Looks like it’s time for some more rock ‘n’ roll banjo from South Carolina’s Todd Taylor, Guinness Book certified as the World’s Fastest Banjo Player in 2007.
Todd is just now recovering from a fairly serious head injury, suffered when he stumbled getting out of his new bus. Having recently acquired it, he had expected to find the same hand rail along the exit steps that he had in his previous one, but when he reached out, it wasn’t there. He came crashing down the steps and hit his head on the asphalt.
Taylor also suffers from a variant of Muscular Dystrophy known as a mitochondrial myopathy, a genetic disease he inherited from his mother, so he isn’t always nimble on his feet at his best, and he said that when he put his weight down expecting to get support from the handrail, and not finding it, he just tumbled out onto the street.

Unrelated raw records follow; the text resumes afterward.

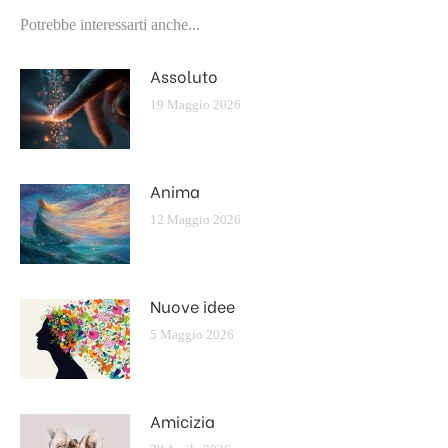
Potrebbe interessarti anche...
Assoluto
19 Maggio 2026
Anima
12 Maggio 2026
Nuove idee
5 Maggio 2026
Amicizia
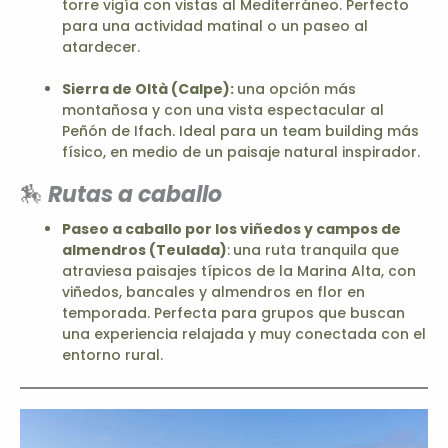
torre vigía con vistas al Mediterráneo. Perfecto
para una actividad matinal o un paseo al
atardecer.
Sierra de Oltà (Calpe):
una opción más
montañosa y con una vista espectacular al
Peñón de Ifach. Ideal para un team building más
físico, en medio de un paisaje natural inspirador.
🏇
Rutas a caballo
Paseo a caballo por los viñedos y campos de
almendros (Teulada)
:
una ruta tranquila que
atraviesa paisajes típicos de la Marina Alta, con
viñedos, bancales y almendros en flor en
temporada. Perfecta para grupos que buscan
una experiencia relajada y muy conectada con el
entorno rural.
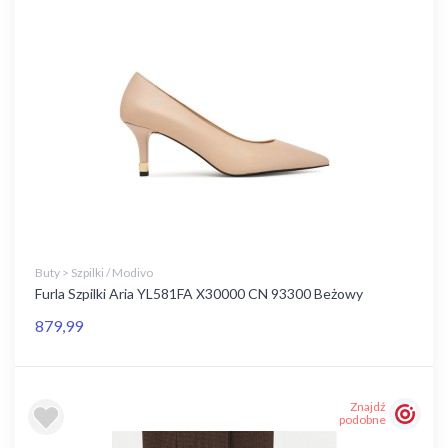
Buty > Szpilki / Modivo
Furla Szpilki Aria YL581FA X30000 CN 93300 Beżowy
879,99
Znajdź
podobne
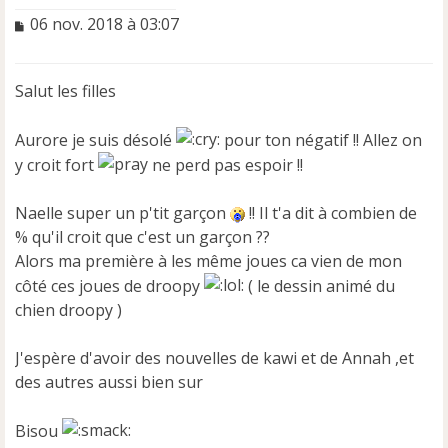
M
06 nov. 2018 à 03:07
e
s
s
Salut les filles
a
g
e
Aurore je suis désolé
pour ton négatif !! Allez on
n
y croit fort
ne perd pas espoir !!
o
n
Naelle super un p'tit garçon
l
!! Il t'a dit à combien de
u
% qu'il croit que c'est un garçon ??
Alors ma première à les même joues ca vien de mon
côté ces joues de droopy
( le dessin animé du
chien droopy )
J'espère d'avoir des nouvelles de kawi et de Annah ,et
des autres aussi bien sur
Bisou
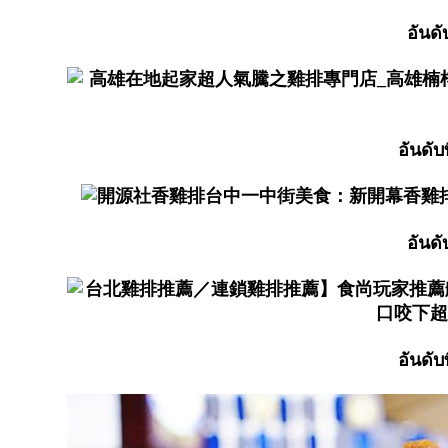
อันด
อันดั
อันด
อันดั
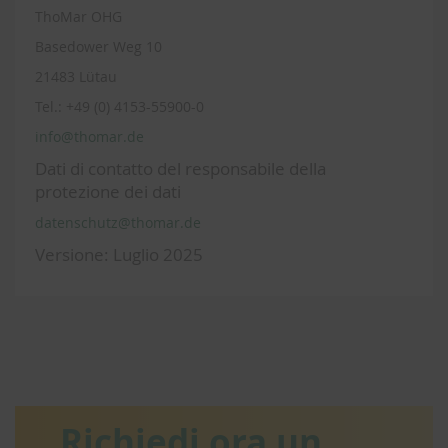
ThoMar OHG
Basedower Weg 10
21483 Lütau
Tel.: +49 (0) 4153-55900-0
info@thomar.de
Dati di contatto del responsabile della
protezione dei dati
datenschutz@thomar.de
Versione: Luglio 2025
Richiedi ora un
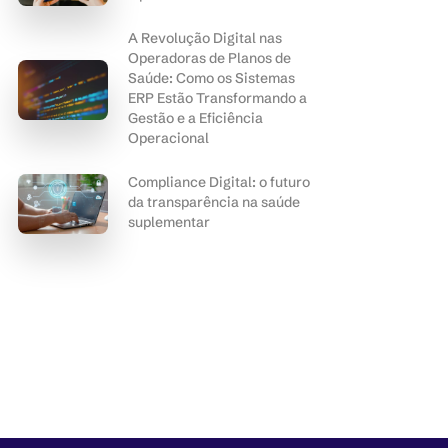
A Revolução Digital nas
Operadoras de Planos de
Saúde: Como os Sistemas
ERP Estão Transformando a
Gestão e a Eficiência
Operacional
Compliance Digital: o futuro
da transparência na saúde
suplementar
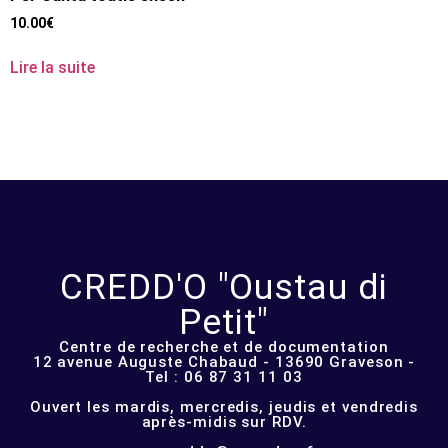
10.00
€
Lire la suite
CREDD'O "Oustau di
Petit"
Centre de recherche et de documentation
12 avenue Auguste Chabaud - 13690 Graveson -
Tel : 06 87 31 11 03
Ouvert les mardis, mercredis, jeudis et vendredis
après-midis sur RDV.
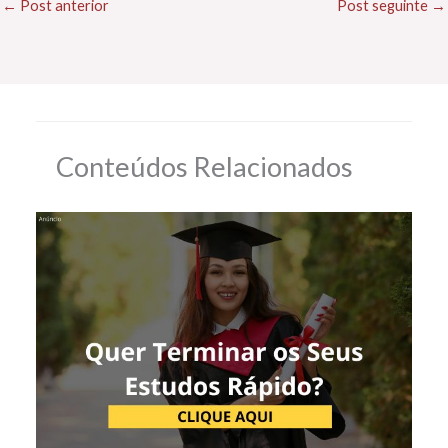
←
Post anterior
Post seguinte
→
Conteúdos Relacionados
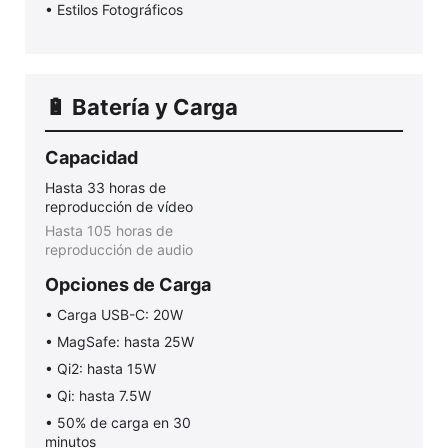
• Estilos Fotográficos
🔋 Batería y Carga
Capacidad
Hasta 33 horas de
reproducción de vídeo
Hasta 105 horas de
reproducción de audio
Opciones de Carga
• Carga USB-C: 20W
• MagSafe: hasta 25W
• Qi2: hasta 15W
• Qi: hasta 7.5W
• 50% de carga en 30
minutos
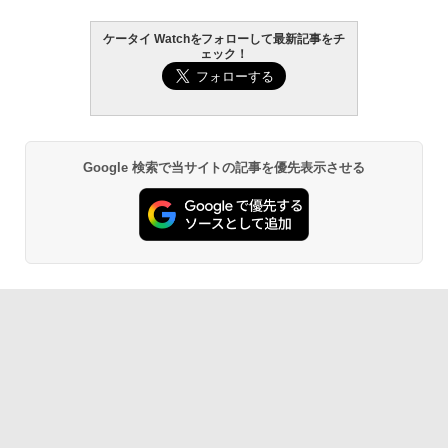
ケータイ Watchをフォローして最新記事をチ
ェック！
Google 検索で当サイトの記事を優先表示させる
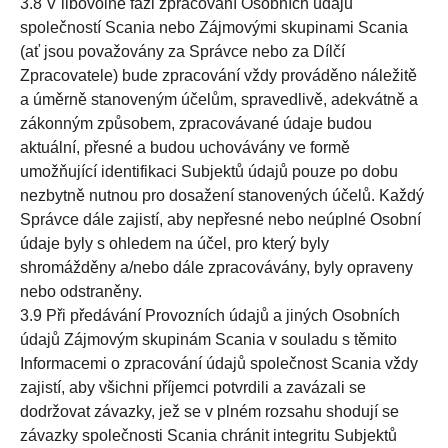
3.8 V libovolné fázi zpracování Osobních údajů
společností Scania nebo Zájmovými skupinami Scania
(ať jsou považovány za Správce nebo za Dílčí
Zpracovatele) bude zpracování vždy prováděno náležitě
a úměrně stanoveným účelům, spravedlivě, adekvátně a
zákonným způsobem, zpracovávané údaje budou
aktuální, přesné a budou uchovávány ve formě
umožňující identifikaci Subjektů údajů pouze po dobu
nezbytně nutnou pro dosažení stanovených účelů. Každý
Správce dále zajistí, aby nepřesné nebo neúplné Osobní
údaje byly s ohledem na účel, pro který byly
shromážděny a/nebo dále zpracovávány, byly opraveny
nebo odstraněny.
3.9 Při předávání Provozních údajů a jiných Osobních
údajů Zájmovým skupinám Scania v souladu s těmito
Informacemi o zpracování údajů společnost Scania vždy
zajistí, aby všichni příjemci potvrdili a zavázali se
dodržovat závazky, jež se v plném rozsahu shodují se
závazky společnosti Scania chránit integritu Subjektů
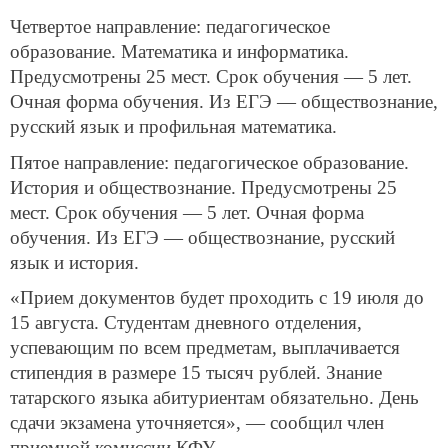
Четвертое направление: педагогическое
образование. Математика и информатика.
Предусмотрены 25 мест. Срок обучения — 5 лет.
Очная форма обучения. Из ЕГЭ — обществознание,
русский язык и профильная математика.
Пятое направление: педагогическое образование.
История и обществознание. Предусмотрены 25
мест. Срок обучения — 5 лет. Очная форма
обучения. Из ЕГЭ — обществознание, русский
язык и история.
«Прием документов будет проходить с 19 июля до
15 августа. Студентам дневного отделения,
успевающим по всем предметам, выплачивается
стипендия в размере 15 тысяч рублей. Знание
татарского языка абитуриентам обязательно. День
сдачи экзамена уточняется», — сообщил член
приемной комиссии КФУ.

Memory issues plagued him for some time from the concussion effect, and Taylor told us last week that he didn’t recognize long time friends for several weeks until his brian swelling decreased. But all is well now and he is recovering nicely at home.

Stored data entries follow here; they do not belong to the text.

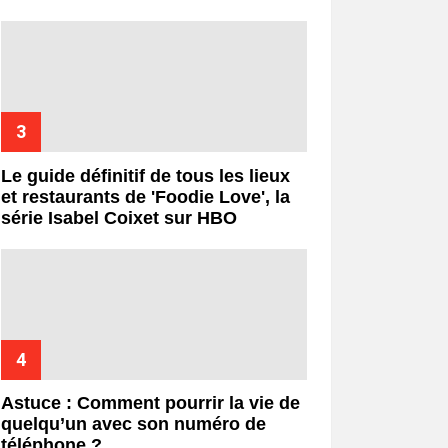
Le guide définitif de tous les lieux
et restaurants de 'Foodie Love', la
série Isabel Coixet sur HBO
Astuce : Comment pourrir la vie de
quelqu’un avec son numéro de
téléphone ?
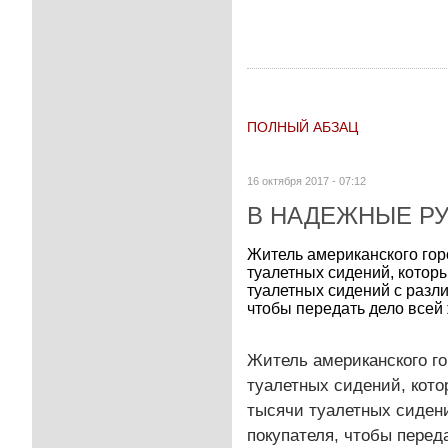
ПОЛНЫЙ АБЗАЦ
16 октября 2017 - 07:12
В НАДЕЖНЫЕ Р
Житель американского гор
туалетных сидений, которы
туалетных сидений с разл
чтобы передать дело всей
Житель американского го
туалетных сидений, котор
тысячи туалетных сиден
покупателя, чтобы перед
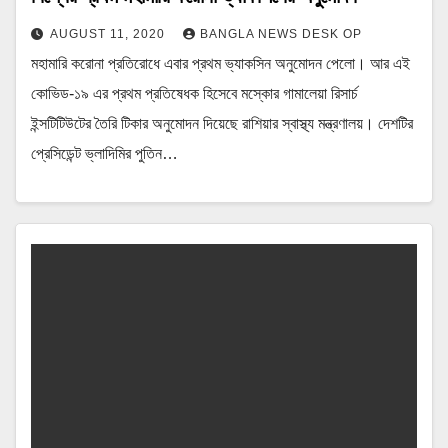
AUGUST 11, 2020
BANGLA NEWS DESK OP
মহামারি করোনা প্রতিরোধে এবার প্রথম ভ্যাকসিন অনুমোদন পেলো। আর এই
কোভিড-১৯ এর প্রথম প্রতিষেধক হিসেবে মস্কোর গামালেয়া রিসার্চ
ইন্সটিটিউটের তৈরি টিকার অনুমোদন দিয়েছে রাশিয়ার স্বাস্থ্য মন্ত্রণালয়। দেশটির
প্রেসিডেন্ট ভ্লাদিমির পুতিন…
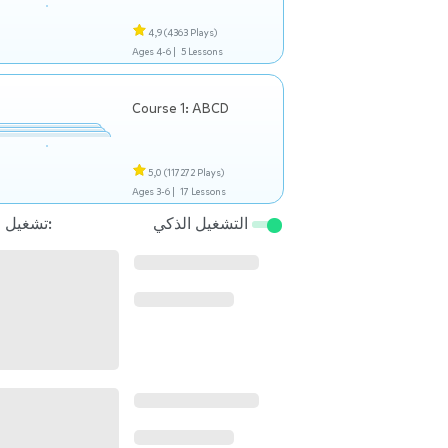
4,9
(4363 Plays)
Ages 4-6 |
5 Lessons
Course 1: ABCD
5,0
(117272 Plays)
Ages 3-6 |
17 Lessons
التشغيل الذكي
تشغيل التالي:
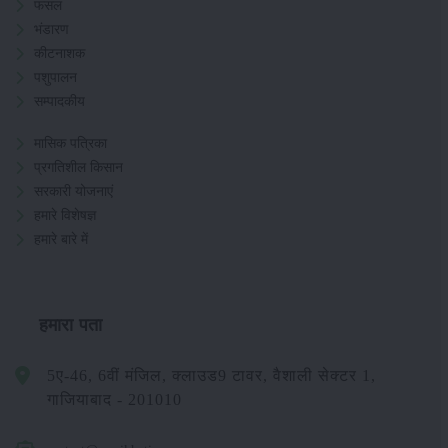
फसल
भंडारण
कीटनाशक
पशुपालन
सम्पादकीय
मासिक पत्रिका
प्रगतिशील किसान
सरकारी योजनाएं
हमारे विशेषज्ञ
हमारे बारे में
हमारा पता
5ए-46, 6वीं मंजिल, क्लाउड9 टावर, वैशाली सेक्टर 1,
गाजियाबाद - 201010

This latest release is Todd’s tribute to his late friend, Toy Caldwell, guitarist for the Marshall Tucker Band, who passed away in 1993. It’s an original composition of Caldwell’s called 24 Hours at a Time, which Taylor covers on banjo and vocal.
He explained the genesis of this track, and how he became interested in playing rock music on his five string.

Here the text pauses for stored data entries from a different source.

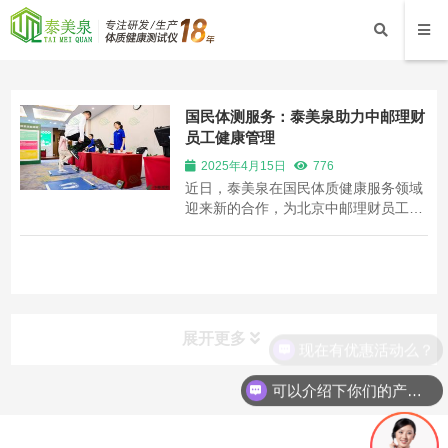
国民体测服务：泰美泉助力中邮理财
员工健康管理
2025年4月15日
776
近日，泰美泉在国民体质健康服务领域
迎来新的合作，为北京中邮理财员工健
康管理系列活动提供国民体质测试相关
设备及服务，涉及身高体重、肺活量、
坐位体前屈、握力、闭眼单脚站立、纵
跳、仰卧起坐、俯卧撑、选择反应时、
台阶测试等多个国民体质测试项目，测
试结束时...
展开更多
现在有优惠活动么？
可以介绍下你们的产品么？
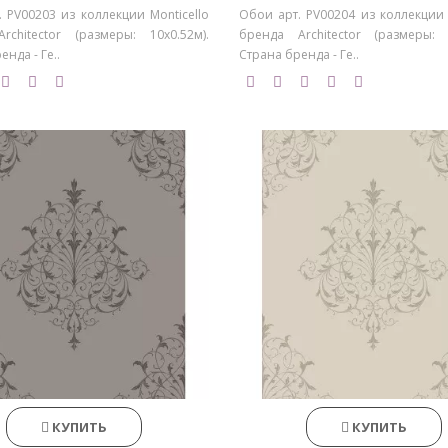
 PV00203 из коллекции Monticello
Обои арт. PV00204 из коллекции 
rchitector (размеры: 10х0.52м).
бренда Architector (размеры: 1
нда - Ге..
Страна бренда - Ге..
КУПИТЬ
КУПИТЬ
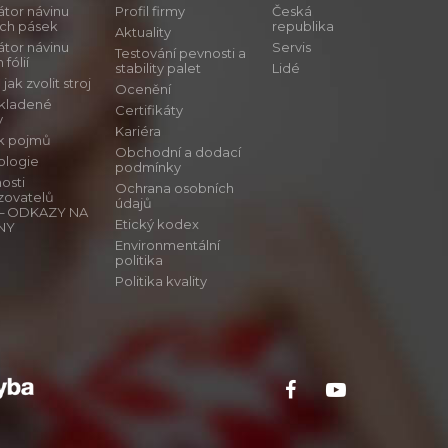
átor návinu
Profil firmy
Česká
ích pásek
republika
Aktuality
átor návinu
Servis
Testování pevnosti a
 fólií
stability palet
Lidé
ak zvolit stroj
Ocenění
 kladené
Certifikáty
y
Kariéra
ík pojmů
Obchodní a dodací
ologie
podmínky
osti
Ochrana osobních
zovatelů
údajů
ů – ODKAZY NA
Etický kodex
NY
Environmentální
politika
Politika kvality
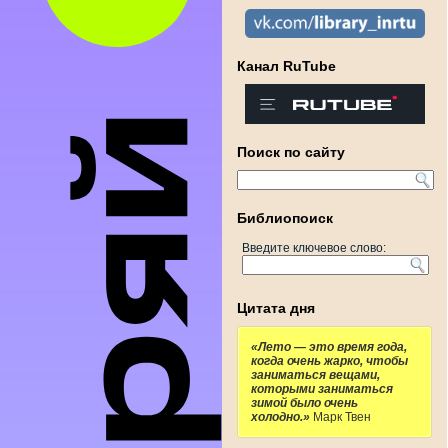
Канал RuTube
Поиск по сайту
Библиопоиск
Введите ключевое слово:
Цитата дня
«Лето — это время года,
когда очень жарко, чтобы
заниматься вещами,
которыми заниматься
зимой было очень
холодно.»
Марк Твен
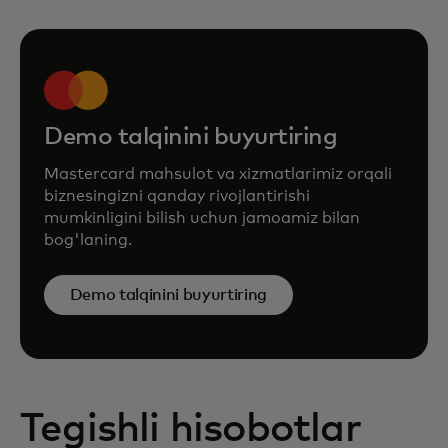
Demo talqinini buyurtiring
Mastercard mahsulot va xizmatlarimiz orqali
biznesingizni qanday rivojlantirishi
mumkinligini bilish uchun jamoamiz bilan
bog'laning.
Demo talqinini buyurtiring
Tegishli hisobotlar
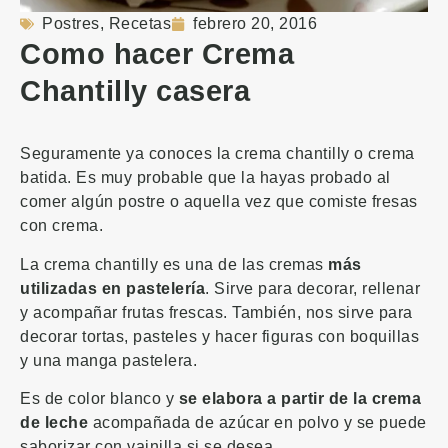
Postres
,
Recetas
febrero 20, 2016
Como hacer Crema
Chantilly casera
Seguramente ya conoces la crema chantilly o crema
batida. Es muy probable que la hayas probado al
comer algún postre o aquella vez que comiste fresas
con crema.
La crema chantilly es una de las cremas
más
utilizadas en pastelería
. Sirve para decorar, rellenar
y acompañar frutas frescas. También, nos sirve para
decorar tortas, pasteles y hacer figuras con boquillas
y una manga pastelera.
Es de color blanco y
se elabora a partir de la crema
de leche
acompañada de azúcar en polvo y se puede
saborizar con vainilla si se desea.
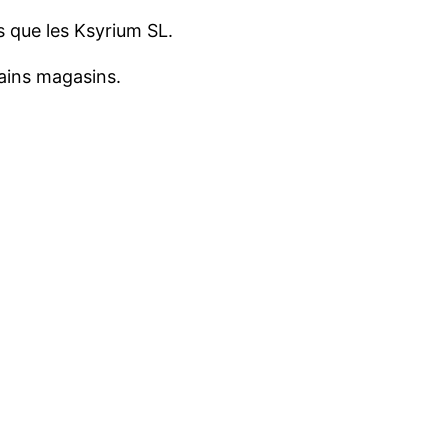
s que les Ksyrium SL.
ains magasins.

“I was six years old when I started playing the banjo, and I always listened to Marshall Tucker Band and loved Toy’s guitar style. When I was 13 I got to meet Toy and we became good friends. I would hang out at his house with him, and play banjo while he played guitar with me, and we would fish in his lake and have a good ole time when he was not touring and I was not touring back then.
I did play bluegrass but I always played rock as well on my banjo, southern rock and anything different. I would sit and make up the banjo arrangements for a lot of classic rock songs, then copyright the arrangements because no one ever did that in those days and Toy and I would rock out.
I remember telling Toy I was going to take the banjo to the rock n roll Top 40, and he said, ‘do it you have a style of your own.’ I credit Toy for also telling me to do that and it paid off big time for me being the first person in history to take the banjo as a solo instrument and show the world its not just for bluegrass. That’s how I ended up being known for pioneering rock banjo.
Toy wanted me to record 24 Hours at a Time back in the ’80s, but I never did it. So now I finally did as a tribute to my friend, a true legend.”
24 Hours at a Time from Todd Taylor is available now from popular download and streaming services online, and to radio programmers via AirPlay Direct.